==== Text shown

Uploaded image for project: 'Aurora'
  1. Aurora
  2. AURORA-897

aurora scheduler unable to restore from snapshot

    XMLWordPrintableJSON

Details

    • Bug
    • Status: Resolved
    • Blocker
    • Resolution: Fixed
    • 0.5.0
    • 0.6.0
    • Scheduler
    • None

    Description

      Since this weekend, we are unable to upgrade scheduler. It fail as it couldn't restore replicated log from snapshot. See following traceback for details.

      I couldn't replicate it in vagrant that have >2 jobs. It happen in one of our test clusters, running with 1 scheduler. I could reproduce this problem, with restoring the snapshot manually using aurora_admin scheduler_stage_recovery command. The backup size is 1.5M, if it matter. I can share the snapshot if it'll help to debug.

      Scheduler works as of this commit: https://github.com/apache/incubator-aurora/commit/f2d0ca299ad759e9720a5a82547f7bce8a427d53
      Scheduler DOES NOT work as of this commit: https://github.com/apache/incubator-aurora/commit/3778330cd37bc8b96907654b496c15152dfecea7
      Commit delta: https://github.com/apache/incubator-aurora/compare/f2d0ca299ad759e9720a5a82547f7bce8a427d53...3778330cd37bc8b96907654b496c15152dfecea7

      I suspect one of commits related to AURORA-84 have caused this regression. The StorageBackfill class was modified to fix that jira.

      I1025 16:07:31.336 THREAD1 org.apache.aurora.scheduler.storage.log.LogStorage.replay: Applying snapshot taken on Sat Oct 25 16:05:29 UTC 2014
      I1025 16:07:31.339 THREAD1 org.apache.aurora.scheduler.storage.log.SnapshotStoreImpl$9.execute: Restoring snapshot.
      I1025 16:07:31.891233 37970 leveldb.cpp:438] Reading position from leveldb took 254951ns
      I1025 16:07:31.893616 37976 leveldb.cpp:438] Reading position from leveldb took 110726ns
      I1025 16:07:31.909817 37971 leveldb.cpp:438] Reading position from leveldb took 186434ns
      I1025 16:07:31.913910 37971 leveldb.cpp:438] Reading position from leveldb took 81185ns
      I1025 16:07:31.917501 37983 leveldb.cpp:438] Reading position from leveldb took 31971ns
      I1025 16:07:31.919 THREAD1 org.apache.aurora.scheduler.storage.StorageBackfill.backfill: Backfilling task config job keys.
      I1025 16:07:32.023 THREAD1 org.apache.aurora.scheduler.storage.StorageBackfill.backfill: Performing shard uniqueness sanity check.

========
==== Dataset records

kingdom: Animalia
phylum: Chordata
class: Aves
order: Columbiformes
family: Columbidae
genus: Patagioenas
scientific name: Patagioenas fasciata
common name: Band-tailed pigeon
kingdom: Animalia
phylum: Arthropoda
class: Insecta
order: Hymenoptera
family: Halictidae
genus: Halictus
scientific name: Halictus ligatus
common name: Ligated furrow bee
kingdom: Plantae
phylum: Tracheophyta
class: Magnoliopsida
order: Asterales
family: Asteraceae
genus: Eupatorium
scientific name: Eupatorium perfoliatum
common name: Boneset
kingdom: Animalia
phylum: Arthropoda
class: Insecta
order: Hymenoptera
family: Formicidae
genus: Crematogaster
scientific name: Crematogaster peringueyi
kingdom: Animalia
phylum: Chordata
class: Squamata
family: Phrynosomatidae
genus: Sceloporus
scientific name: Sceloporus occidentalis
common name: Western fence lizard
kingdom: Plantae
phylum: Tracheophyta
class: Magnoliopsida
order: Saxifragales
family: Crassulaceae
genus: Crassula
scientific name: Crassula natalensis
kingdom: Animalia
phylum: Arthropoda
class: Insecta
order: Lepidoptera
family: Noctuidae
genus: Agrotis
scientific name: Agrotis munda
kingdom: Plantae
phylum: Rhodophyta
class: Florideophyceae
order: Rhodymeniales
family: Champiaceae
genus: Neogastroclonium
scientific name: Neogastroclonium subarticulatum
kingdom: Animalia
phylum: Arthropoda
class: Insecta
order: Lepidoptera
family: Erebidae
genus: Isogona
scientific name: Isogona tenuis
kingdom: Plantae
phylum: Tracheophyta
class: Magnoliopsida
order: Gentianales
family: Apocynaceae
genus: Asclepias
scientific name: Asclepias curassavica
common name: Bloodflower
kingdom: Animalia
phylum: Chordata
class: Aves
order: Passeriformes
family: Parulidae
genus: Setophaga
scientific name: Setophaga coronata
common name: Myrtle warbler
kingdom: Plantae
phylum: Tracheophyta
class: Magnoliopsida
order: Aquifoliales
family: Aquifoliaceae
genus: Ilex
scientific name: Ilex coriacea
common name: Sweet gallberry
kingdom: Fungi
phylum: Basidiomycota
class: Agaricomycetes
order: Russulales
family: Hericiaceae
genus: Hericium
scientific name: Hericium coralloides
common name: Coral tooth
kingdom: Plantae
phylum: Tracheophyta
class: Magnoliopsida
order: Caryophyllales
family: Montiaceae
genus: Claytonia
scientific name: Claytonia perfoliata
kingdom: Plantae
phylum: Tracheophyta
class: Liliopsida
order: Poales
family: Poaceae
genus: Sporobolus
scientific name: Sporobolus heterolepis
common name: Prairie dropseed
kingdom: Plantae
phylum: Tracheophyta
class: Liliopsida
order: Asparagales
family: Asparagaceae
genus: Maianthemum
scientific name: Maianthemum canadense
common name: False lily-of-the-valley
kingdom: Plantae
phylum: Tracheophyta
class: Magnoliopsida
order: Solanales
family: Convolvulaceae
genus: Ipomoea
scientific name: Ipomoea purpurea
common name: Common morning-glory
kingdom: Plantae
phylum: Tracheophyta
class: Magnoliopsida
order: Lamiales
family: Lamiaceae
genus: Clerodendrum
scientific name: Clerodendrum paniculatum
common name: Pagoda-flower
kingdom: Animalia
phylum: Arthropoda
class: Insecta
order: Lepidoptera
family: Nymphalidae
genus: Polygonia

========

Work to be completed:
Answer from the Aurora bug report:
(a) What is the size of the backup?
(b) Which class was modified to fix AURORA-84?
(c) How many schedulers does the test cluster where the problem happened run?

Solution for this task:
(a) 1.5M
(b) StorageBackfill
(c) One